**Provided passage**
_ _ _ _

# TNT info



## dan'sgrizz (Oct 22, 2008)

I have heard alot about TNT bloodlines but I am having a hard time finding facts on this bloodline. If anyone could help with history including founding dogs founding breeders date established and the goal or direction of this bloodline. thanks in advance. If there was a previous posting on this perhaps someone could direct me to it my searches always end with nothing.


----------



## MADBood (May 31, 2008)

Pulldawgs??


----------



## Elvisfink (Oct 13, 2008)

Here's seven pages on T.N.T. from this site.
http://www.gopitbull.com/bloodline-discussion/8040-t-n-t-blood-line.html


----------



## MADBood (May 31, 2008)

let's not get that thread started up again...LMFAO!!!


----------



## dan'sgrizz (Oct 22, 2008)

sorry guys and thankyou. I know it's a popular subject and I searched using the toolbar and to my suprise there was no results.


----------



## dan'sgrizz (Oct 22, 2008)

I read the thread seems to be some facts in there behind the human on human aggression. Thanks for stopping me before I opened another can of worms.


----------



## dennispits (Jul 1, 2008)

I think everyone is staying away from theat subject


----------

_ _ _ _

**Data extract**
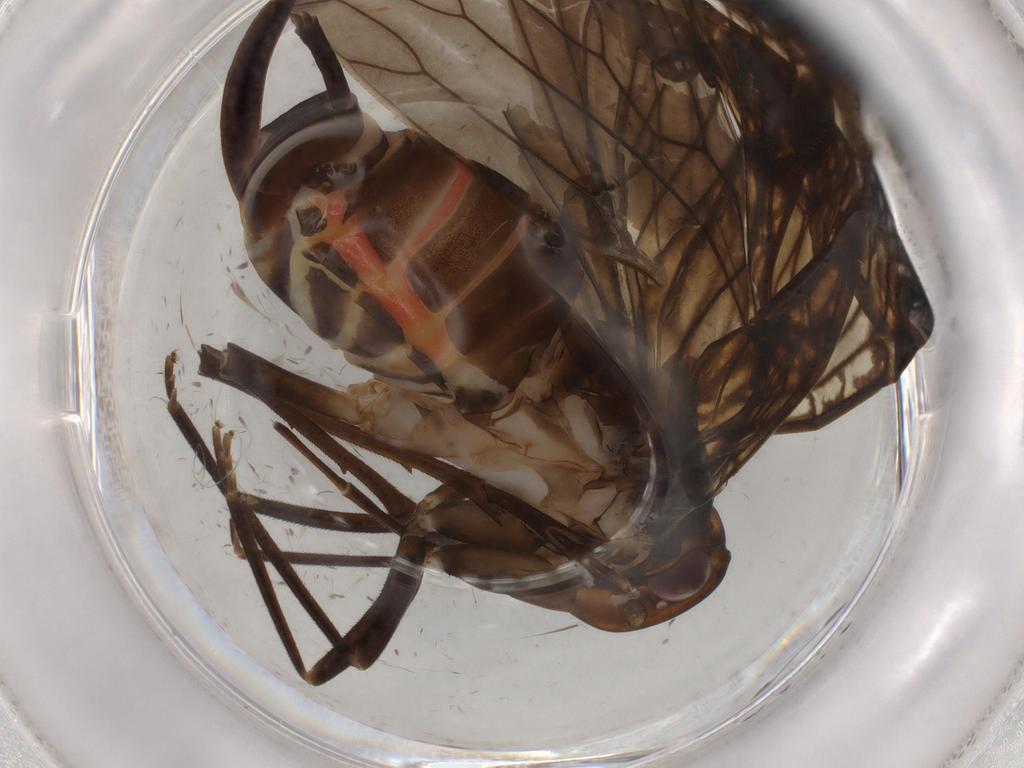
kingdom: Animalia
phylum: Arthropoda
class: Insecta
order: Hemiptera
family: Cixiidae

_ _ _ _

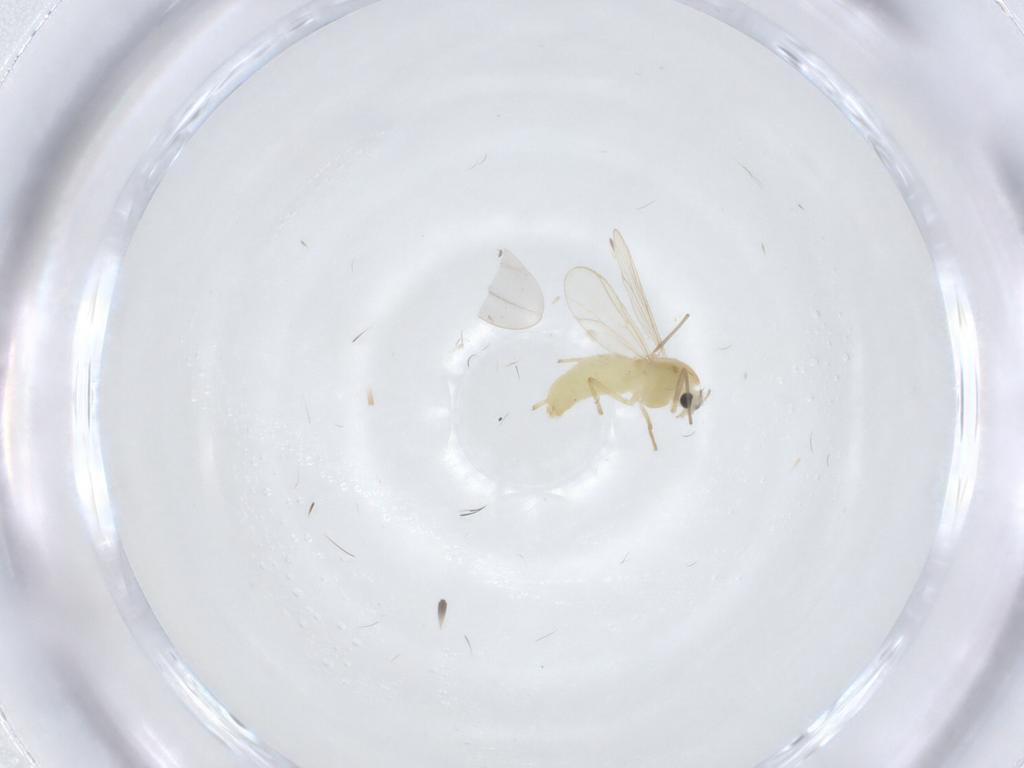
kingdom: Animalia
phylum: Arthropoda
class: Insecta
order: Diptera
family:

_ _ _ _

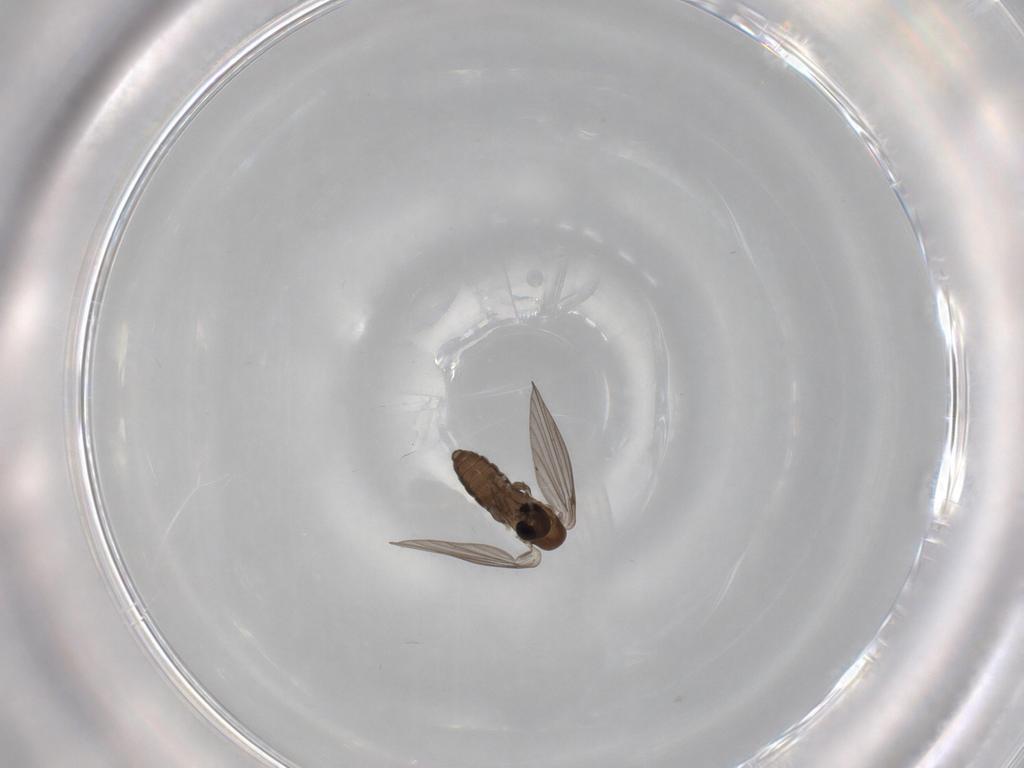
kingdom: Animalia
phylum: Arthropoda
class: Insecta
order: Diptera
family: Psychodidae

_ _ _ _

**Required work**
Copy from the TNT thread the part that opens with the words containing "let's not get" and closes with "was no results.". Work only from the TNT thread, not from the entries.

**Result for this task**
let's not get that thread started up again...LMFAO!!!


----------



## dan'sgrizz (Oct 22, 2008)

sorry guys and thankyou. I know it's a popular subject and I searched using the toolbar and to my suprise there was no results.